Mientras, muy conmovido, razonaba así, le pareció oír en lontananza una música de pífanos y golpes de bombo: pi—pi—pi…, pi—pi—pi…,zum, zum, zum, zum.

Se paró a escuchar. Los sonidos llegaban desde el final de una larguísima calle transversal que llevaba a un pueblecito situado a orillas del mar.

—¿Qué será esa música? ¡Lástima que yo tenga que ir a la escuela! Si no…

Se quedó allí, perplejo. De todos modos, había que tomar una resolución; o a la escuela o a oír los pífanos.

—Hoy iré a oír los pífanos y mañana a la escuela; para ir a la escuela siempre hay tiempo —dijo finalmente Pinocho, encogiéndose de hombros.

Dicho y hecho; enfiló la calle transversal y corrió cuanto le daban las piernas. Cuanto más corría, más claramente oía el sonido de los pífanos y los golpes del bombo: pi—pi—pi…, pi—pi— pi…,pi—pi—pi…, zum, zum, zum, zum.

Y he aquí que se encontró en el centro de una plaza llena de gente, que se amontonaba en torno a un gran barracón de madera y de tela pintada de mil colores.

—¿Qué es ese barracón? —preguntó Pinocho, volviéndose a un muchacho que era de allí, del pueblo.

—Lee la inscripción de ese cartel y lo sabrás.

—La leería de buena gana, pero, de momento, no sé leer.

—¡Qué burro! Te la leeré yo. Has de saber que en el cartel está escrito, con letras rojas como el fuego: GRAN TEATRO DE TÍTERES.

—¿Hace mucho que ha empezado la comedia?

—Empieza ahora.

—¿Cuánto hay que pagar por la entrada?

—Cuatro centavos.

Pinocho, con la fiebre de la curiosidad, perdió toda contención y le dijo, sin avergonzarse, al muchacho con quién hablaba:

—¿Me prestarías cuatro centavos hasta mañana?

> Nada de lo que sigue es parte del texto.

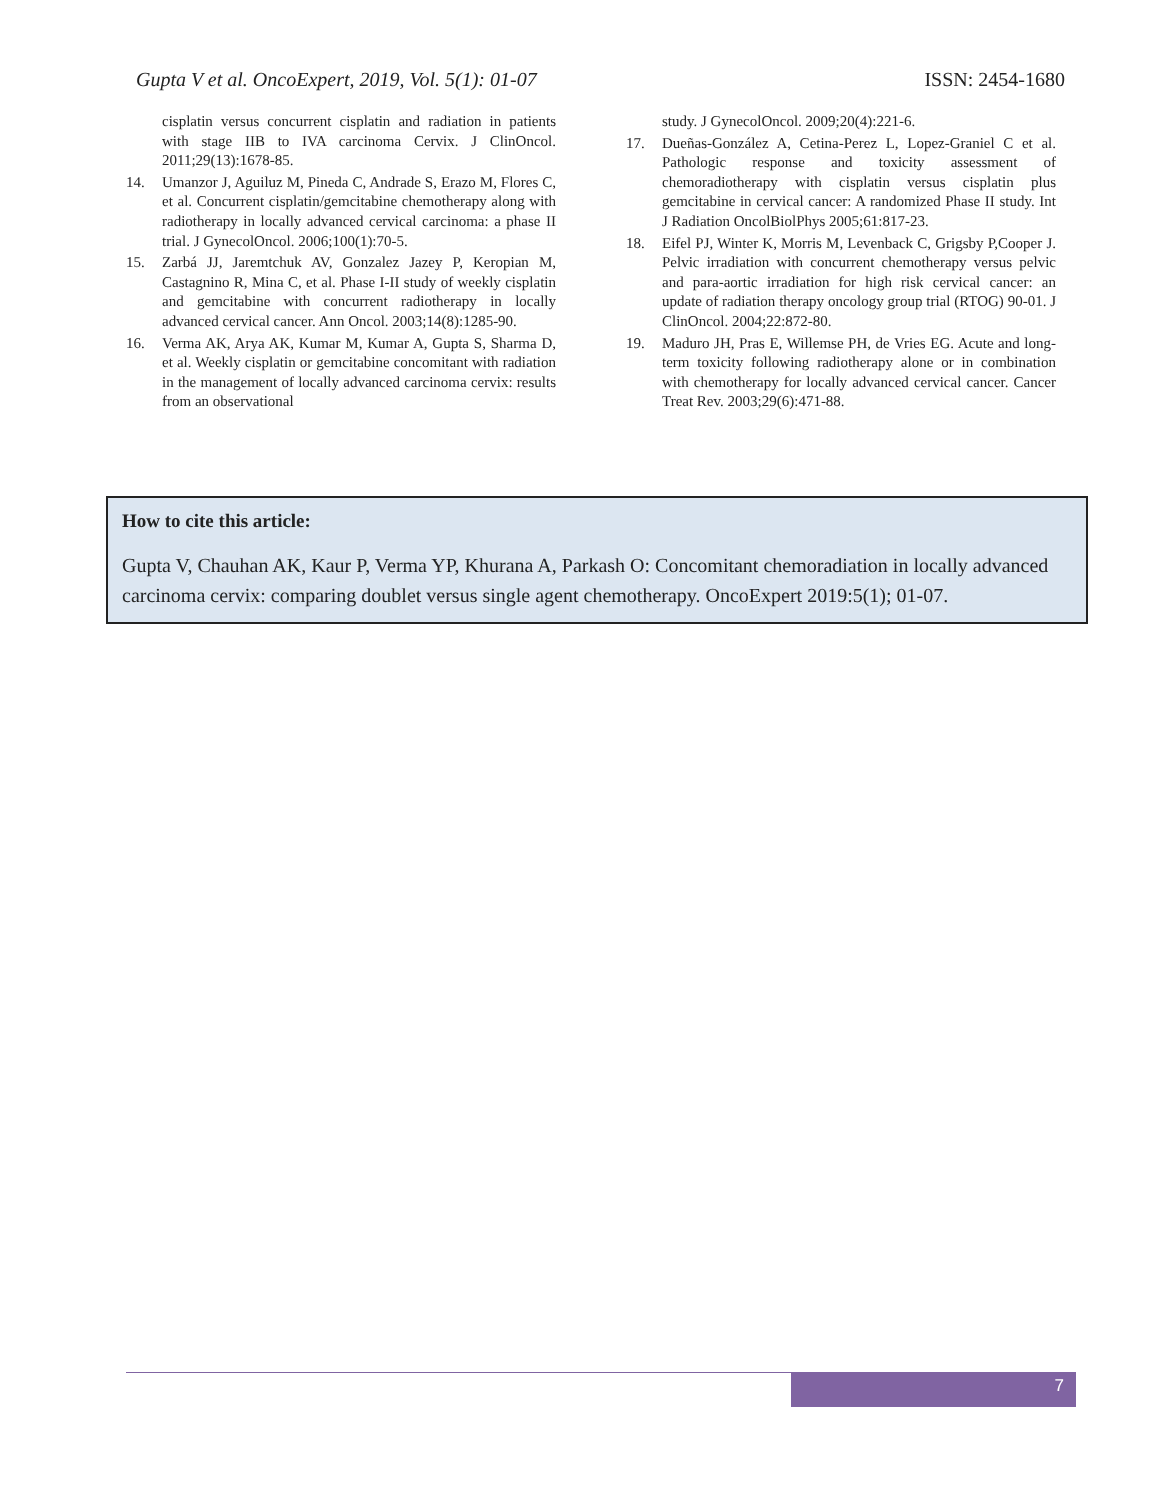Gupta V et al. OncoExpert, 2019, Vol. 5(1): 01-07 ISSN: 2454-1680
cisplatin versus concurrent cisplatin and radiation in patients with stage IIB to IVA carcinoma Cervix. J ClinOncol. 2011;29(13):1678-85.
14. Umanzor J, Aguiluz M, Pineda C, Andrade S, Erazo M, Flores C, et al. Concurrent cisplatin/gemcitabine chemotherapy along with radiotherapy in locally advanced cervical carcinoma: a phase II trial. J GynecolOncol. 2006;100(1):70-5.
15. Zarbá JJ, Jaremtchuk AV, Gonzalez Jazey P, Keropian M, Castagnino R, Mina C, et al. Phase I-II study of weekly cisplatin and gemcitabine with concurrent radiotherapy in locally advanced cervical cancer. Ann Oncol. 2003;14(8):1285-90.
16. Verma AK, Arya AK, Kumar M, Kumar A, Gupta S, Sharma D, et al. Weekly cisplatin or gemcitabine concomitant with radiation in the management of locally advanced carcinoma cervix: results from an observational
study. J GynecolOncol. 2009;20(4):221-6.
17. Dueñas-González A, Cetina-Perez L, Lopez-Graniel C et al. Pathologic response and toxicity assessment of chemoradiotherapy with cisplatin versus cisplatin plus gemcitabine in cervical cancer: A randomized Phase II study. Int J Radiation OncolBiolPhys 2005;61:817-23.
18. Eifel PJ, Winter K, Morris M, Levenback C, Grigsby P,Cooper J. Pelvic irradiation with concurrent chemotherapy versus pelvic and para-aortic irradiation for high risk cervical cancer: an update of radiation therapy oncology group trial (RTOG) 90-01. J ClinOncol. 2004;22:872-80.
19. Maduro JH, Pras E, Willemse PH, de Vries EG. Acute and long-term toxicity following radiotherapy alone or in combination with chemotherapy for locally advanced cervical cancer. Cancer Treat Rev. 2003;29(6):471-88.
How to cite this article:
Gupta V, Chauhan AK, Kaur P, Verma YP, Khurana A, Parkash O: Concomitant chemoradiation in locally advanced carcinoma cervix: comparing doublet versus single agent chemotherapy. OncoExpert 2019:5(1); 01-07.
7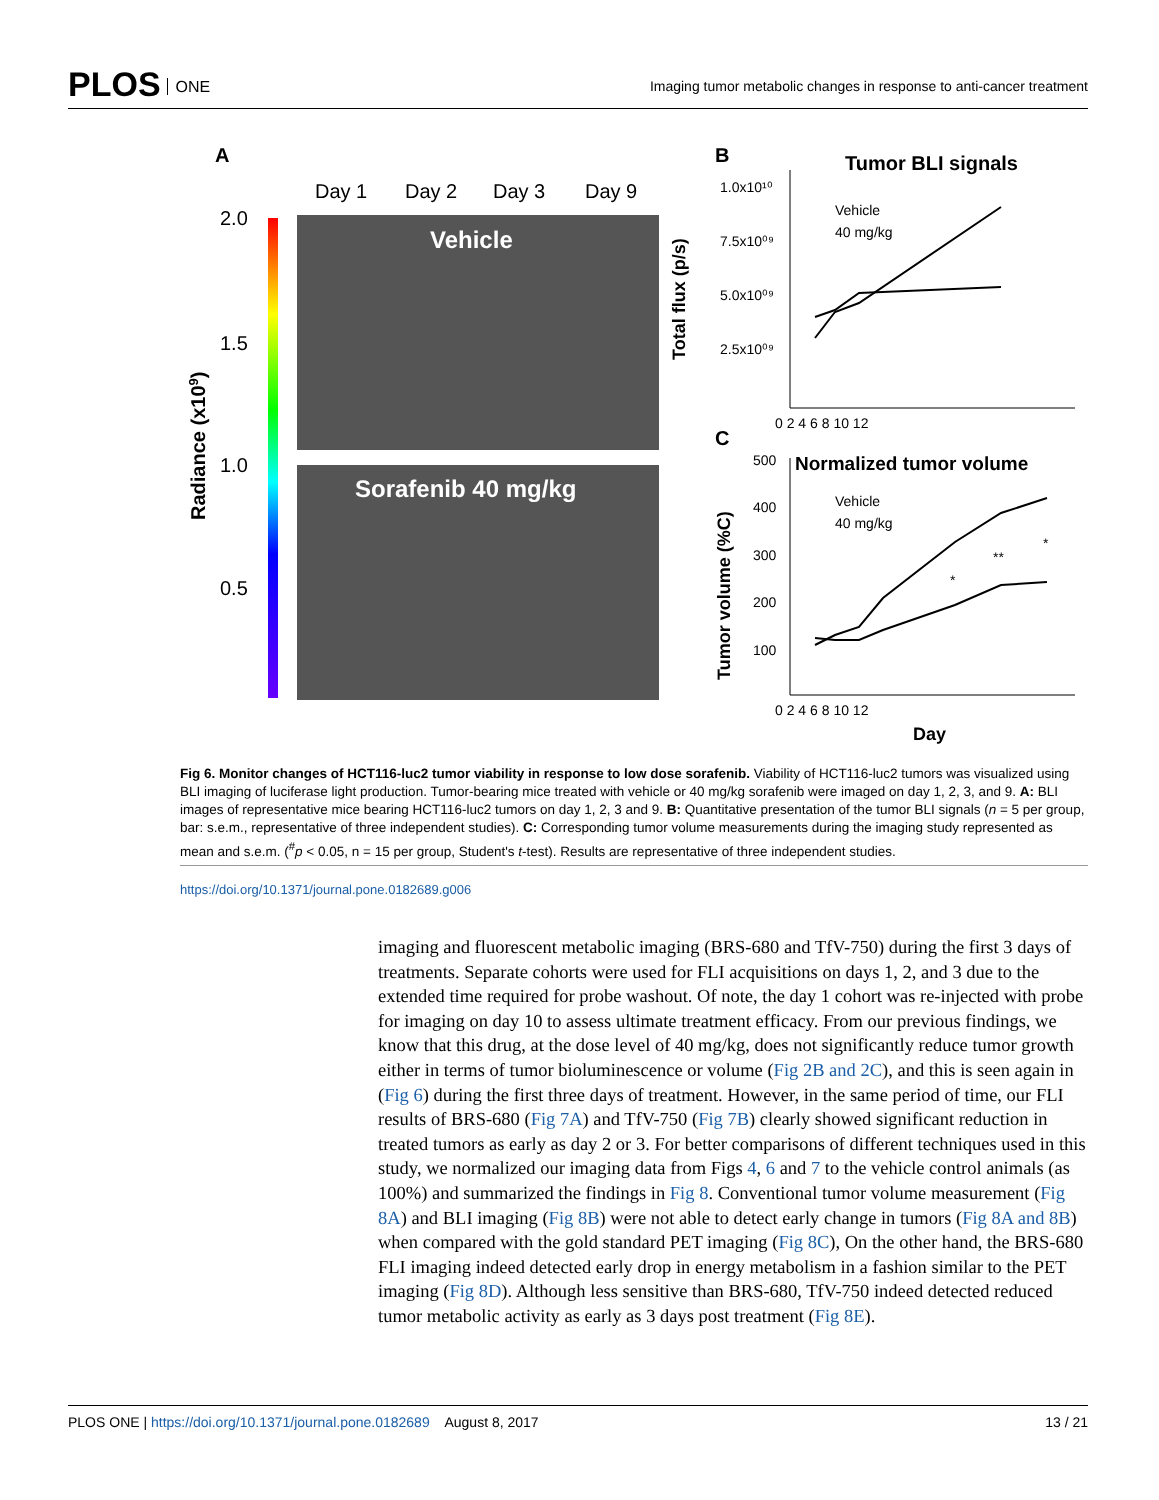PLOS ONE
Imaging tumor metabolic changes in response to anti-cancer treatment
A
Day 1
Day 2
Day 3
Day 9
2.0
1.5
1.0
0.5
Radiance (x109)
Vehicle
Sorafenib 40 mg/kg
B
Tumor BLI signals
1.0x10¹⁰
7.5x10⁰⁹
5.0x10⁰⁹
2.5x10⁰⁹
0 2 4 6 8 10 12
Total flux (p/s)
Vehicle
40 mg/kg
C
Normalized tumor volume
500
400
300
200
100
0 2 4 6 8 10 12
Day
Tumor volume (%C)
Vehicle
40 mg/kg
*
**
*
Fig 6. Monitor changes of HCT116-luc2 tumor viability in response to low dose sorafenib. Viability of HCT116-luc2 tumors was visualized using BLI imaging of luciferase light production. Tumor-bearing mice treated with vehicle or 40 mg/kg sorafenib were imaged on day 1, 2, 3, and 9. A: BLI images of representative mice bearing HCT116-luc2 tumors on day 1, 2, 3 and 9. B: Quantitative presentation of the tumor BLI signals (n = 5 per group, bar: s.e.m., representative of three independent studies). C: Corresponding tumor volume measurements during the imaging study represented as mean and s.e.m. (<sup>#</sup>p < 0.05, n = 15 per group, Student's t-test). Results are representative of three independent studies.
https://doi.org/10.1371/journal.pone.0182689.g006
imaging and fluorescent metabolic imaging (BRS-680 and TfV-750) during the first 3 days of treatments. Separate cohorts were used for FLI acquisitions on days 1, 2, and 3 due to the extended time required for probe washout. Of note, the day 1 cohort was re-injected with probe for imaging on day 10 to assess ultimate treatment efficacy. From our previous findings, we know that this drug, at the dose level of 40 mg/kg, does not significantly reduce tumor growth either in terms of tumor bioluminescence or volume (Fig 2B and 2C), and this is seen again in (Fig 6) during the first three days of treatment. However, in the same period of time, our FLI results of BRS-680 (Fig 7A) and TfV-750 (Fig 7B) clearly showed significant reduction in treated tumors as early as day 2 or 3. For better comparisons of different techniques used in this study, we normalized our imaging data from Figs 4, 6 and 7 to the vehicle control animals (as 100%) and summarized the findings in Fig 8. Conventional tumor volume measurement (Fig 8A) and BLI imaging (Fig 8B) were not able to detect early change in tumors (Fig 8A and 8B) when compared with the gold standard PET imaging (Fig 8C), On the other hand, the BRS-680 FLI imaging indeed detected early drop in energy metabolism in a fashion similar to the PET imaging (Fig 8D). Although less sensitive than BRS-680, TfV-750 indeed detected reduced tumor metabolic activity as early as 3 days post treatment (Fig 8E).
PLOS ONE | https://doi.org/10.1371/journal.pone.0182689 August 8, 2017
13 / 21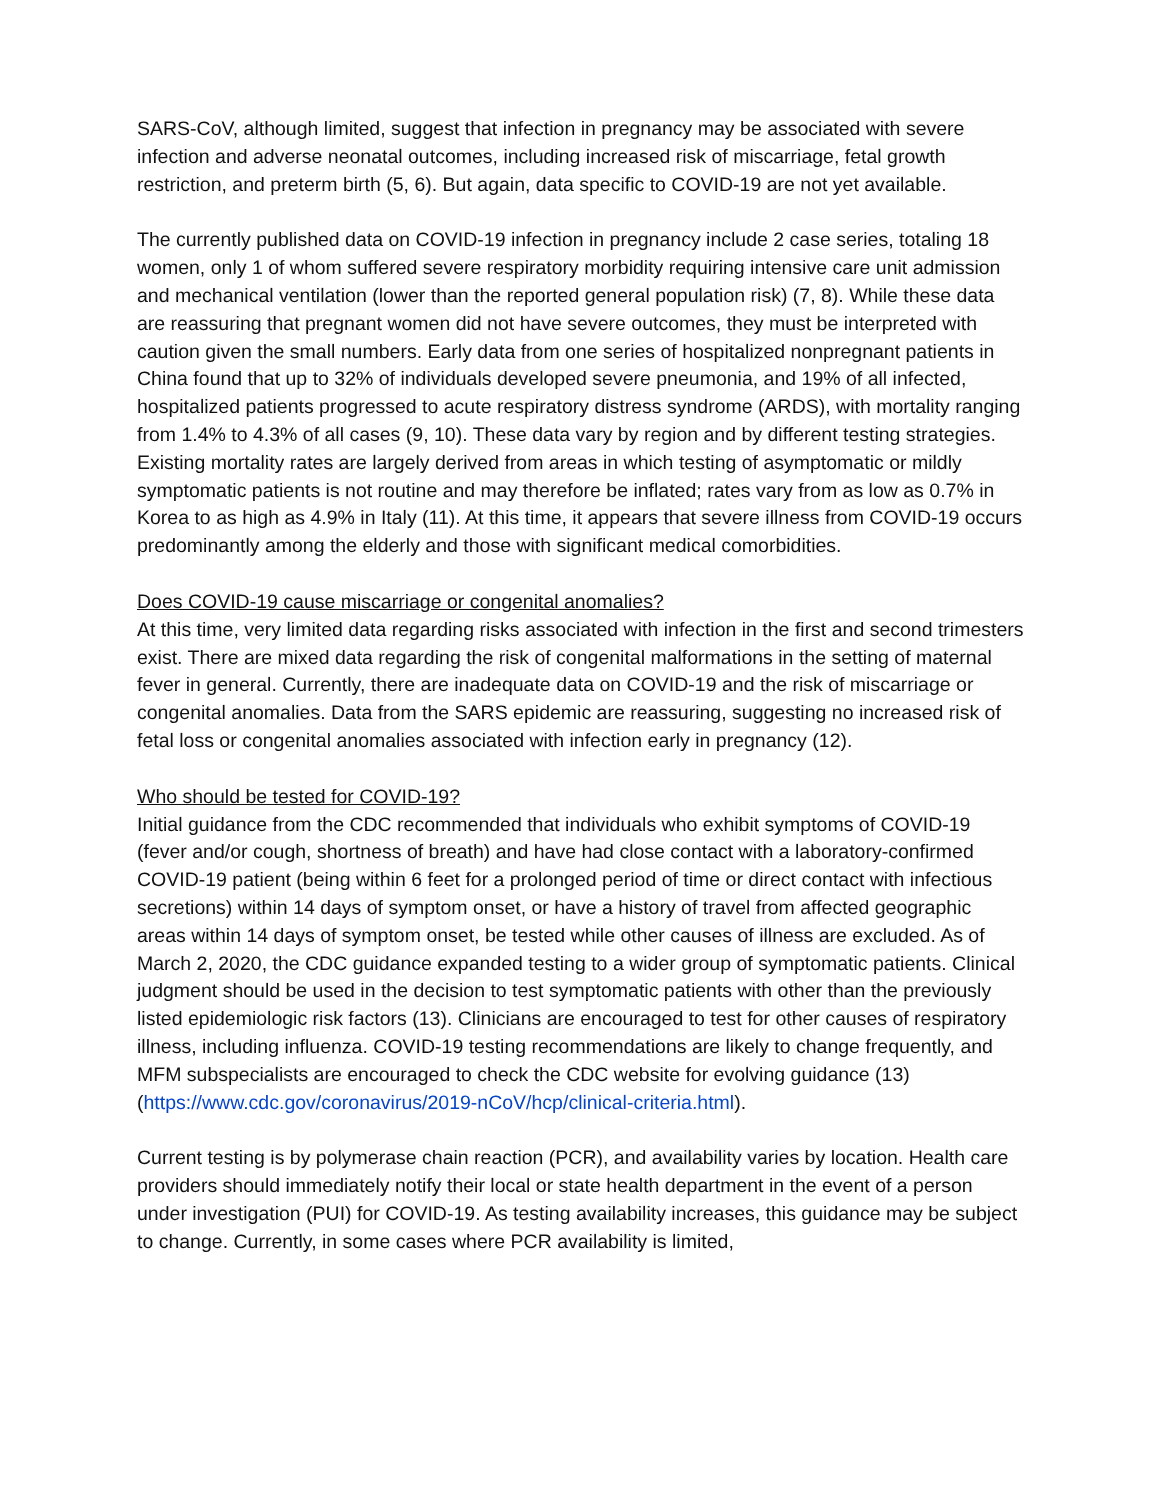SARS-CoV, although limited, suggest that infection in pregnancy may be associated with severe infection and adverse neonatal outcomes, including increased risk of miscarriage, fetal growth restriction, and preterm birth (5, 6). But again, data specific to COVID-19 are not yet available.
The currently published data on COVID-19 infection in pregnancy include 2 case series, totaling 18 women, only 1 of whom suffered severe respiratory morbidity requiring intensive care unit admission and mechanical ventilation (lower than the reported general population risk) (7, 8). While these data are reassuring that pregnant women did not have severe outcomes, they must be interpreted with caution given the small numbers. Early data from one series of hospitalized nonpregnant patients in China found that up to 32% of individuals developed severe pneumonia, and 19% of all infected, hospitalized patients progressed to acute respiratory distress syndrome (ARDS), with mortality ranging from 1.4% to 4.3% of all cases (9, 10). These data vary by region and by different testing strategies. Existing mortality rates are largely derived from areas in which testing of asymptomatic or mildly symptomatic patients is not routine and may therefore be inflated; rates vary from as low as 0.7% in Korea to as high as 4.9% in Italy (11). At this time, it appears that severe illness from COVID-19 occurs predominantly among the elderly and those with significant medical comorbidities.
Does COVID-19 cause miscarriage or congenital anomalies?
At this time, very limited data regarding risks associated with infection in the first and second trimesters exist. There are mixed data regarding the risk of congenital malformations in the setting of maternal fever in general. Currently, there are inadequate data on COVID-19 and the risk of miscarriage or congenital anomalies. Data from the SARS epidemic are reassuring, suggesting no increased risk of fetal loss or congenital anomalies associated with infection early in pregnancy (12).
Who should be tested for COVID-19?
Initial guidance from the CDC recommended that individuals who exhibit symptoms of COVID-19 (fever and/or cough, shortness of breath) and have had close contact with a laboratory-confirmed COVID-19 patient (being within 6 feet for a prolonged period of time or direct contact with infectious secretions) within 14 days of symptom onset, or have a history of travel from affected geographic areas within 14 days of symptom onset, be tested while other causes of illness are excluded. As of March 2, 2020, the CDC guidance expanded testing to a wider group of symptomatic patients. Clinical judgment should be used in the decision to test symptomatic patients with other than the previously listed epidemiologic risk factors (13). Clinicians are encouraged to test for other causes of respiratory illness, including influenza. COVID-19 testing recommendations are likely to change frequently, and MFM subspecialists are encouraged to check the CDC website for evolving guidance (13) (https://www.cdc.gov/coronavirus/2019-nCoV/hcp/clinical-criteria.html).
Current testing is by polymerase chain reaction (PCR), and availability varies by location. Health care providers should immediately notify their local or state health department in the event of a person under investigation (PUI) for COVID-19. As testing availability increases, this guidance may be subject to change. Currently, in some cases where PCR availability is limited,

—Te los daría de buena gana —respondió el otro, burlándose—, pero, de momento, no te los puedo dar.

—Te vendo mi chaqueta por cuatro centavos —dijo entonces el muñeco.

—¿Qué quieres que haga con una chaqueta de papel? Si llueve, no hay forma de quitársela de encima.

—¿Quieres comprar mis zapatos?

—Sólo sirven para encender el fuego.

—¿Cuánto me das por el gorro?

—¡Bonita compra! ¡Un gorro de miga de pan! ¡Solo faltaba que los ratones vinieran a comérselo en mi cabeza!

Pinocho estaba sobre ascuas. A punto de hacer una última oferta, no se atrevía; vacilaba, titubeaba, sufría. Por fin dijo:

—¿Quieres darme cuatro centavos por este silabario nuevo?

—Yo soy niño y no compro nada a otro niño —contestó su pequeño interlocutor, que tenía más juicio que él.

—¡Yo te doy cuatro centavos por el silabario! —gritó un revendedor de ropa usada que asistía a la conversación.

El libro fue vendido en un santiamén. ¡Y pensar que el pobre Geppetto se quedó en casa, temblando de frío, en mangas de camisa, para comprar el silabario a su hijo!